TNF inhibitors, DMARDs yield similar malignancy risk in patients with RA
MADRID — No significant differences were reported in malignancy incidence among patients with rheumatoid arthritis treated with a cross section of tumor necrosis factor inhibitors and corticosteroid disease-modifying antirheumatic drugs therapies, according to findings presented at the Annual European Congress of Rheumatology 2017.
Associations between malignancy and biological DMARDs are lacking, Johan Askling, MD, PhD, of the department of medicine at Karolinska Institute in Stockholm, said during a press conference. His group investigated cohorts of patients in Sweden from 2006 to 2014.
Eligible participants included patients initiating first-line therapy with tocilizumab (Actemra, Genentech), abatacept (Orencia, Bristol-Myers Squibb), rituximab (Rituxan, Genentech), or a tumor necrosis factor (TNF) inhibitor. Other cohorts included patients beginning a second TNF inhibitor and a group of biologic-naive patients who initiated conventional synthetic DMARD (csDMARD) therapy. A first ever solid tumor served as the primary outcome measure.
Results indicated no statistically significant differences in risk for the primary outcome measure in any of the treatment groups.
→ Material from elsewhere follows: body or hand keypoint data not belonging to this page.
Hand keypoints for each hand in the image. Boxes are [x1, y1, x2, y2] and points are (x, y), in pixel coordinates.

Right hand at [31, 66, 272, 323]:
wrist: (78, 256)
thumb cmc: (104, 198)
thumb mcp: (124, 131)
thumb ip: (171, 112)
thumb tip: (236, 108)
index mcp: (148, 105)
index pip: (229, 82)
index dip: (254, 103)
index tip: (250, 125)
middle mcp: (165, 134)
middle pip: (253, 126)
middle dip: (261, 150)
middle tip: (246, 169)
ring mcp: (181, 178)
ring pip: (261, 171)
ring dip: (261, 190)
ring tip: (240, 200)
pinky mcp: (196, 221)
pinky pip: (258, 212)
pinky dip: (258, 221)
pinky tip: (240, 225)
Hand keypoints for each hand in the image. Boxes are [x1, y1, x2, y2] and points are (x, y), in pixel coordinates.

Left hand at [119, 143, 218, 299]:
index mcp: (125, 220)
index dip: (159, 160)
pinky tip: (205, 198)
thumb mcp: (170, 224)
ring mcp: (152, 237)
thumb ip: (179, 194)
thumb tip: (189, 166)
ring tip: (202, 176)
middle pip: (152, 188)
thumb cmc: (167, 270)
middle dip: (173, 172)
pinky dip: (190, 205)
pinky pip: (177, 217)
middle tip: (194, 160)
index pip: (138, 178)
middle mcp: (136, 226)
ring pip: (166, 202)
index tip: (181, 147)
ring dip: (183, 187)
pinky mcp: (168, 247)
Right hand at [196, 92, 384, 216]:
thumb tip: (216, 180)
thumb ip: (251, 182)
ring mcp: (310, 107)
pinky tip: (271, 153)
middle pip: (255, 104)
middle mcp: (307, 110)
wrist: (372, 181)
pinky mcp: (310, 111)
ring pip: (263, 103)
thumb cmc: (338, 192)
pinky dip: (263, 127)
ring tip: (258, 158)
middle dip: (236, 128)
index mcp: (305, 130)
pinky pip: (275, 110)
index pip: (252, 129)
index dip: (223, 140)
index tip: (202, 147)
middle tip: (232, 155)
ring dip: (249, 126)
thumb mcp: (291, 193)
With the use of csDMARD in patients with rheumatoid arthritis (RA) as the reference (HR = 1), the risk was not increased for tocilizumab (HR = 0.78; 95% CI, 0.54-1.12), abatacept (HR = 0.95; 95% CI, 0.7-1.28), rituximab (HR = 0.86; 95% CI, 0.7-1.04), a first-line TNF inhibitor (HR = 0.91; 95% CI, 0.82-1.01) or a second-line TNF inhibitor (HR = 0.88; 95% CI, 0.73-1.05).
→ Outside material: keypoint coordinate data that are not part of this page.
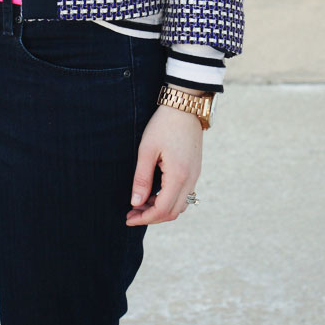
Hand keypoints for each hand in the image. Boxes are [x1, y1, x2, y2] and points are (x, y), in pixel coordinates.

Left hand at [126, 103, 202, 224]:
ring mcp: (195, 175)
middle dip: (152, 217)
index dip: (144, 218)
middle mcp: (191, 179)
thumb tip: (136, 202)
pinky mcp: (195, 169)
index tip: (128, 218)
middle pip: (173, 212)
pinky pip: (184, 194)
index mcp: (178, 175)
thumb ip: (142, 178)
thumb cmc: (163, 125)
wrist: (185, 106)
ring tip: (141, 203)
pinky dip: (169, 200)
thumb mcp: (147, 150)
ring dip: (161, 209)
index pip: (163, 210)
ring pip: (180, 205)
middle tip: (132, 213)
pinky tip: (154, 193)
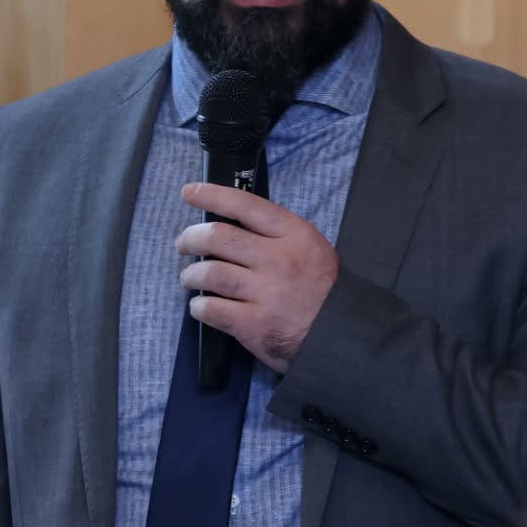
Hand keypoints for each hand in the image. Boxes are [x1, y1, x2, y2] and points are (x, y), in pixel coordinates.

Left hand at [177, 181, 339, 373]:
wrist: (344, 335)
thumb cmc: (324, 291)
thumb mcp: (311, 248)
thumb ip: (275, 235)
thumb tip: (231, 226)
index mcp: (294, 234)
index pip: (245, 205)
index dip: (212, 195)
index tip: (190, 192)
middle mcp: (278, 259)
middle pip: (218, 237)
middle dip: (191, 238)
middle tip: (183, 244)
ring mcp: (265, 292)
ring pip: (210, 272)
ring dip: (191, 274)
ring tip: (190, 278)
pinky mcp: (254, 324)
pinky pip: (212, 309)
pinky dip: (199, 306)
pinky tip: (201, 306)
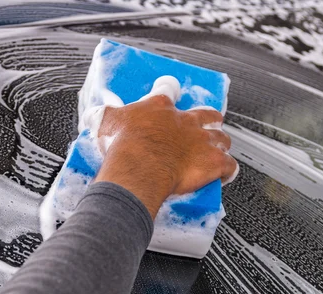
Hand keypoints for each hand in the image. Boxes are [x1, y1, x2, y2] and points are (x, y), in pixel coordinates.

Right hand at [95, 95, 237, 218]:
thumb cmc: (123, 146)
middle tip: (206, 125)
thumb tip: (93, 114)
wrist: (138, 167)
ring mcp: (202, 142)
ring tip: (216, 151)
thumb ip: (103, 116)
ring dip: (220, 144)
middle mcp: (186, 122)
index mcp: (160, 108)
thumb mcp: (106, 123)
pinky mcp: (213, 163)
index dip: (169, 90)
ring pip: (222, 139)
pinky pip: (229, 166)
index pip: (168, 90)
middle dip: (210, 119)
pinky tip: (224, 174)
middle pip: (208, 114)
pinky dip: (228, 171)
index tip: (170, 91)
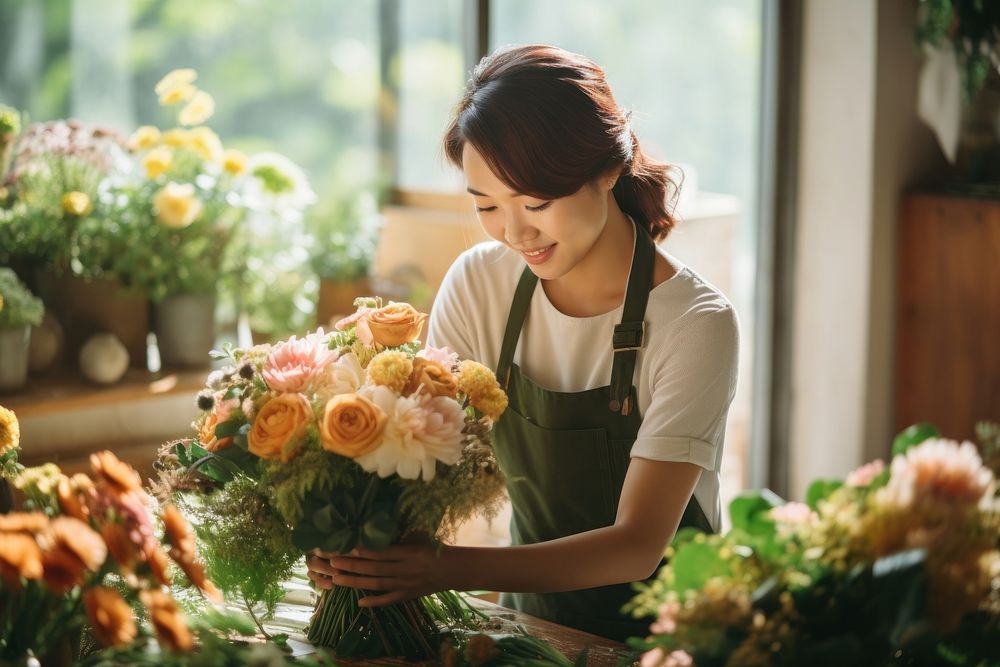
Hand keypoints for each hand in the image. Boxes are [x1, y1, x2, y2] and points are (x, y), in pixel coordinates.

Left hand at [307, 543, 449, 606]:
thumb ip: (399, 537)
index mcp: (409, 553)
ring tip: (337, 580)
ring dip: (355, 583)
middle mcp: (406, 570)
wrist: (453, 569)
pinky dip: (374, 602)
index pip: (381, 552)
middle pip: (374, 569)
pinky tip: (359, 602)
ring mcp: (406, 585)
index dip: (362, 550)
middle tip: (333, 562)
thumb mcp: (419, 538)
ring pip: (377, 584)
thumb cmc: (434, 548)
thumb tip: (374, 529)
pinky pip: (389, 600)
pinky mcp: (408, 596)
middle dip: (352, 566)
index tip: (345, 547)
“We didn’t find any relative risk for any of these groups or treatments,” Askling said. “Treatment of RA with available biological drugs was not linked to increased risk of cancer development.”
Askling said there should be caution in interpreting the findings.
“These results apply to most common types of cancer but not all,” he said. “Also, they apply to medium-term treatment, not necessarily to longer treatment.”
He also noted that the results apply to the average patient with RA in routine clinical practice, not necessarily to patients at a particular risk for cancer. “It is difficult to evaluate one signal identified,” he said. “It may be chance, bias or causality.” – by Rob Volansky
Reference:
Wadstrom H, et al. Abstract #OP0100. Presented at: EULAR Annual Congress; June 14-17, 2017; Madrid.
Disclosures: The researchers report no relevant financial disclosures.